How to make the silage
First, harvest the vines, then sort them to remove the bad ones and remain with the good ones. Then, chop the vines into smaller pieces.
After chopping, sun-dry the vines to reduce the moisture content. However, avoid over-drying.
Squeeze a handful of the vines to check for excess water. The vines are ready if they go back to their shape after being squeezed.
A farmer can mix the vines with sliced potato tubers at 70-80 per cent vines with 20-30 per cent tubers. Poultry litter and salt (0.5 per cent) can also be added to the chopped vines to raise the protein level in the silo. Salt acts as a preservative.
After this, pack the mixture into a pit, plastic or nylon air-tight bag. The silage should be compacted to remove the air that can interfere with fermentation. However, the silage should be compacted in layers to be done effectively.
The silage can be ready for use after 40-45 days. However, the silage can be stored for years, if it is well-prepared and sealed.
The major advantage of silage made from sweet potato vines is that it is high-quality feed rich in proteins, carbohydrates and vitamins. Also, this silage is highly digestible by the animals.
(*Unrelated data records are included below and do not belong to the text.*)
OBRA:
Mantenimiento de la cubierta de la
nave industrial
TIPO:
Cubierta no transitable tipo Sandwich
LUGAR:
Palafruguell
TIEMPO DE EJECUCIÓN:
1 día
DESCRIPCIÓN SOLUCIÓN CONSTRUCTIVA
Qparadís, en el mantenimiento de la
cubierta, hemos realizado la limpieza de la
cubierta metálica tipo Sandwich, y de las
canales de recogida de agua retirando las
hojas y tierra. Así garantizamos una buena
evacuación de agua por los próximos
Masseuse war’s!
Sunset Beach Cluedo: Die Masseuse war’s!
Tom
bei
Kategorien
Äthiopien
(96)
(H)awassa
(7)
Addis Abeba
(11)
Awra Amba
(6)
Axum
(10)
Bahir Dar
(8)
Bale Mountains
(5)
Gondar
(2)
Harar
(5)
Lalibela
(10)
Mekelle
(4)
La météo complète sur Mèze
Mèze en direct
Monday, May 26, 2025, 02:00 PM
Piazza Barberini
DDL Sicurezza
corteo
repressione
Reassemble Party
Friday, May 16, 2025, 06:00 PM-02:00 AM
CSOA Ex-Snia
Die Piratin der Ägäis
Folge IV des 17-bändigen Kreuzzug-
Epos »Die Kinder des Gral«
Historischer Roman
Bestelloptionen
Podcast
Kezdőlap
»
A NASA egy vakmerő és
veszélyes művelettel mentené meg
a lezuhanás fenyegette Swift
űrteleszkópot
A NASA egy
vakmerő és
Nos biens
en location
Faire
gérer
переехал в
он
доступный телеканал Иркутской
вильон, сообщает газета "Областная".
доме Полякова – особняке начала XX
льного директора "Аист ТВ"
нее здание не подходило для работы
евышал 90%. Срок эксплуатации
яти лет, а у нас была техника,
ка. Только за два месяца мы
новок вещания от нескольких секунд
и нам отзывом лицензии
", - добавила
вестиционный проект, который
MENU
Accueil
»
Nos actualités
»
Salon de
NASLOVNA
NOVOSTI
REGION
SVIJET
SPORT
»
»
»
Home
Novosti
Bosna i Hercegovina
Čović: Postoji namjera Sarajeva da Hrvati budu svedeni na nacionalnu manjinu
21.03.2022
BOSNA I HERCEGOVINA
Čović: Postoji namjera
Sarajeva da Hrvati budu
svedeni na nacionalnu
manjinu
As vines are a residue, a farmer loses nothing in terms of money when he/she uses them to make silage. This is unlike when a farmer harvests young maize plants and makes silage out of them. In this case, a farmer loses maize.
It is important to note that this type of silage reduces the cost of feeding animals. While a farmer may lose all the feed, this calls for extra care during preparation to avoid losses.